The Great Gildersleeve: Leroy Smokes a Cigar / Canary Won't Sing / Cousin Octavia Visits
The Great Gildersleeve (1941--1957), initially written by Leonard Lewis Levinson, was one of broadcast history's earliest spin-off programs. Built around Throckmorton Philharmonic Gildersleeve, a character who had been a staple on the classic radio situation comedy Fibber McGee and Molly, first introduced on Oct. 3, 1939, ep. #216. The Great Gildersleeve enjoyed its greatest success in the 1940s. Actor Harold Peary played the character during its transition from the parent show into the spin-off and later in a quartet of feature films released at the height of the show's popularity.
On Fibber McGee and Molly, Peary's Gildersleeve was a pompous windbag who became a consistent McGee nemesis. You're a haa-aa-aa-aard man, McGee! became a Gildersleeve catchphrase. The character was given several conflicting first names on Fibber McGee and Molly, and on one episode his middle name was revealed as Philharmonic. Gildy admits as much at the end of Gildersleeve's Diary on the Fibber McGee and Molly series (Oct. 22, 1940).

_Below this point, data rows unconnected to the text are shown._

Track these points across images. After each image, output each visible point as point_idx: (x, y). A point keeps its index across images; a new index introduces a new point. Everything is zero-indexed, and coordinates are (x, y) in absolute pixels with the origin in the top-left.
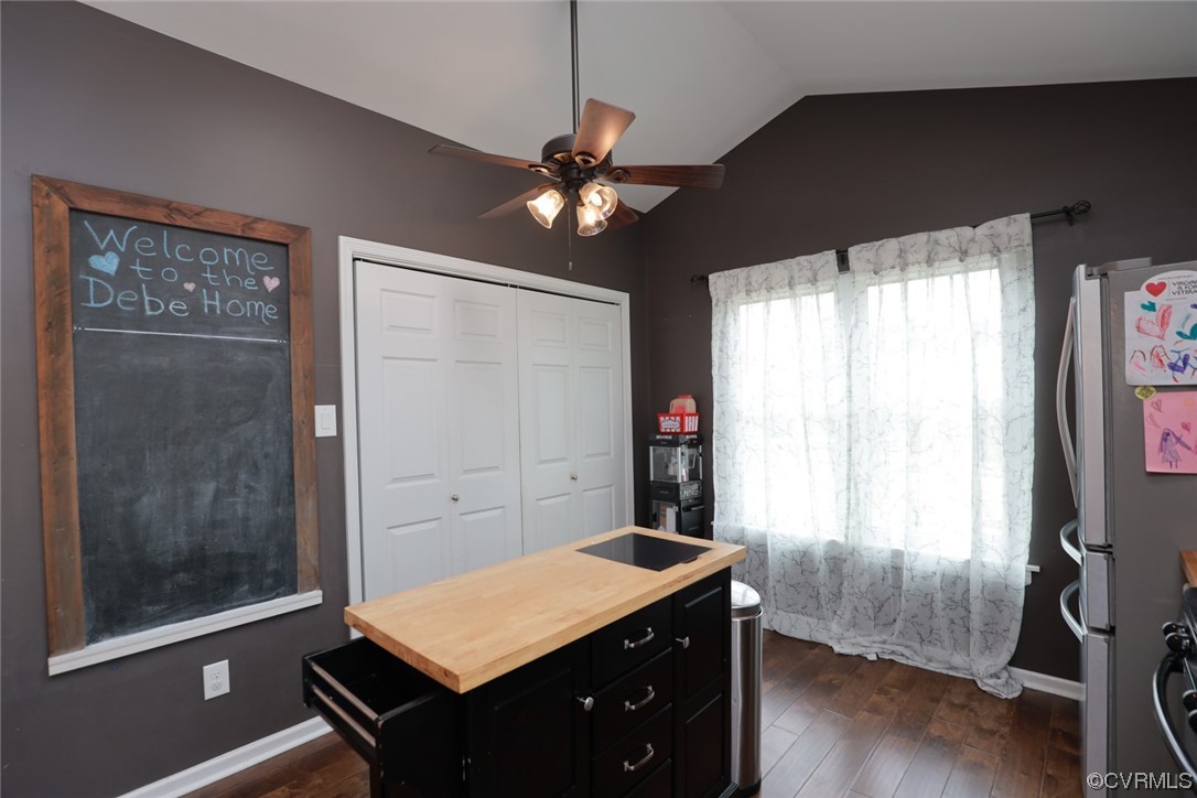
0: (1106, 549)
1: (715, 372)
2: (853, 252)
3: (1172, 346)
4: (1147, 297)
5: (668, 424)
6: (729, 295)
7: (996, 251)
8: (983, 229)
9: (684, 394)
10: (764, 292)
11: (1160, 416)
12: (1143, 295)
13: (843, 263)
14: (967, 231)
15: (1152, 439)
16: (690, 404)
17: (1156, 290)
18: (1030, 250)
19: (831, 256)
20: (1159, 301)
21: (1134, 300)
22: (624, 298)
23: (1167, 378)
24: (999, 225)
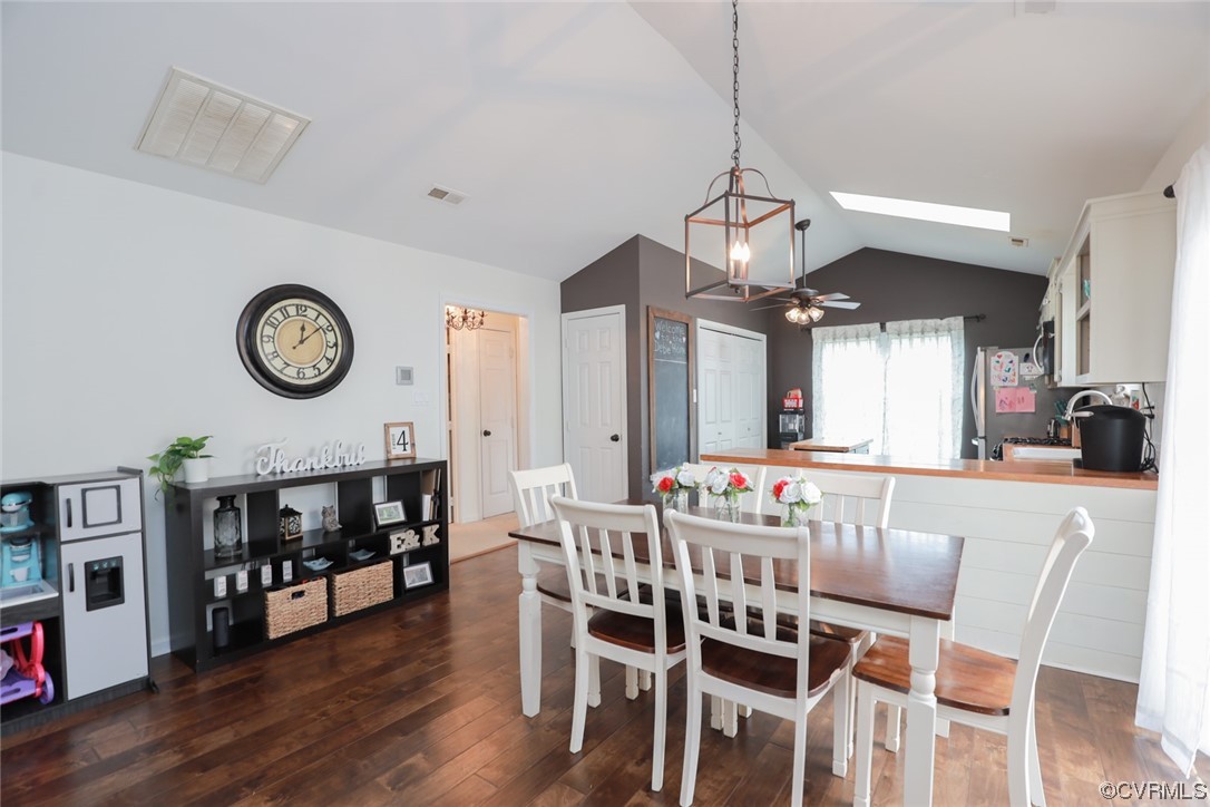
0: (985, 438)
1: (814, 377)
2: (888, 324)
3: (1004, 374)
4: (997, 359)
5: (789, 403)
6: (823, 339)
7: (950, 330)
8: (945, 321)
9: (796, 388)
10: (842, 339)
11: (999, 395)
12: (996, 358)
13: (883, 328)
14: (938, 321)
15: (998, 403)
16: (799, 393)
17: (999, 357)
18: (963, 332)
19: (878, 325)
20: (1000, 360)
21: (994, 359)
22: (764, 337)
23: (1002, 384)
24: (952, 319)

Premiering on August 31, 1941, The Great Gildersleeve moved the title character from the McGees' Wistful Vista to Summerfield, where Gildersleeve now oversaw his late brother-in-law's estate and took on the rearing of his orphaned niece and nephew, Marjorie (originally played by Lurene Tuttle and followed by Louise Erickson and Mary Lee Robb) and Leroy Forester (Walter Tetley). The household also included a cook named Birdie. Curiously, while Gildersleeve had occasionally spoken of his (never-present) wife in some Fibber episodes, in his own series the character was a confirmed bachelor.
In a striking forerunner to such later television hits as Bachelor Father and Family Affair, both of which are centered on well-to-do uncles taking in their deceased siblings' children, Gildersleeve was a bachelor raising two children while, at first, administering a girdle manufacturing company (If you want a better corset, of course, it's a Gildersleeve) and then for the bulk of the show's run, serving as Summerfield's water commissioner, between time with the ladies and nights with the boys. The Great Gildersleeve may have been the first broadcast show to be centered on a single parent balancing child-rearing, work, and a social life, done with taste and genuine wit, often at the expense of Gildersleeve's now slightly understated pomposity.
Many of the original episodes were co-written by John Whedon, father of Tom Whedon (who wrote The Golden Girls), and grandfather of Deadwood scripter Zack Whedon and Joss Whedon (creator of Buffy the Vampire Slayer, Firefly and Dr. Horrible's Sing-Along Blog).
The key to the show was Peary, whose booming voice and facility with moans, groans, laughs, shudders and inflection was as close to body language and facial suggestion as a voice could get. Peary was so effective, and Gildersleeve became so familiar a character, that he was referenced and satirized periodically in other comedies and in a few cartoons.